(Text-based design files)
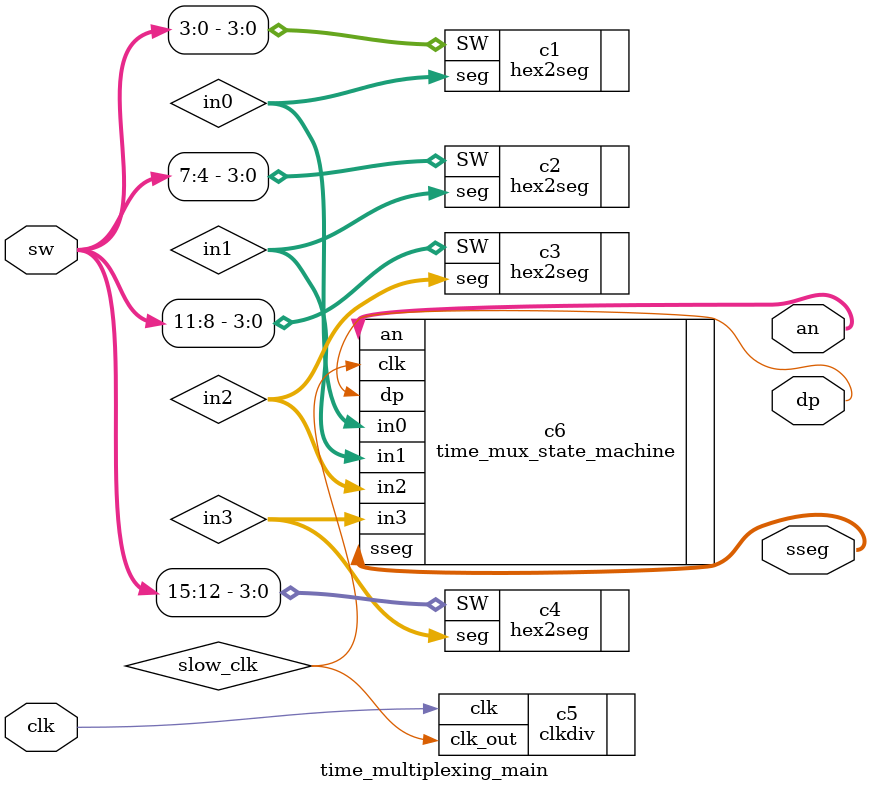
<source format=v>
`timescale 1ns / 1ps

module time_multiplexing_main(
    input clk,
    input [15:0] sw,
    output [3:0] an,
    output [6:0] sseg,
    output dp
    );
    
    wire [6:0] in0, in1, in2, in3;
    wire slow_clk;
    
    //Module instantiation of hexto7segment decoder
    hex2seg c1 (.SW(sw[3:0]), .seg(in0));
    hex2seg c2 (.SW(sw[7:4]), .seg(in1));
    hex2seg c3 (.SW(sw[11:8]), .seg(in2));
    hex2seg c4 (.SW(sw[15:12]), .seg(in3));
    
    //Module instation of the clock divider
    clkdiv c5 (.clk(clk), .clk_out(slow_clk));
    
    //Module instantiation of the mux
    time_mux_state_machine c6(
        .clk(slow_clk),
        .in0(in0),
        .in1(in1),
        .in2(in2),
        .in3(in3),
        .an(an),
        .sseg(sseg),
        .dp(dp));
    
endmodule

</source>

■ What is expected
Find the string "instantiation" in the records, then copy each line where it occurs.

■ Your solution
    //Module instantiation of hexto7segment decoder
    //Module instantiation of the mux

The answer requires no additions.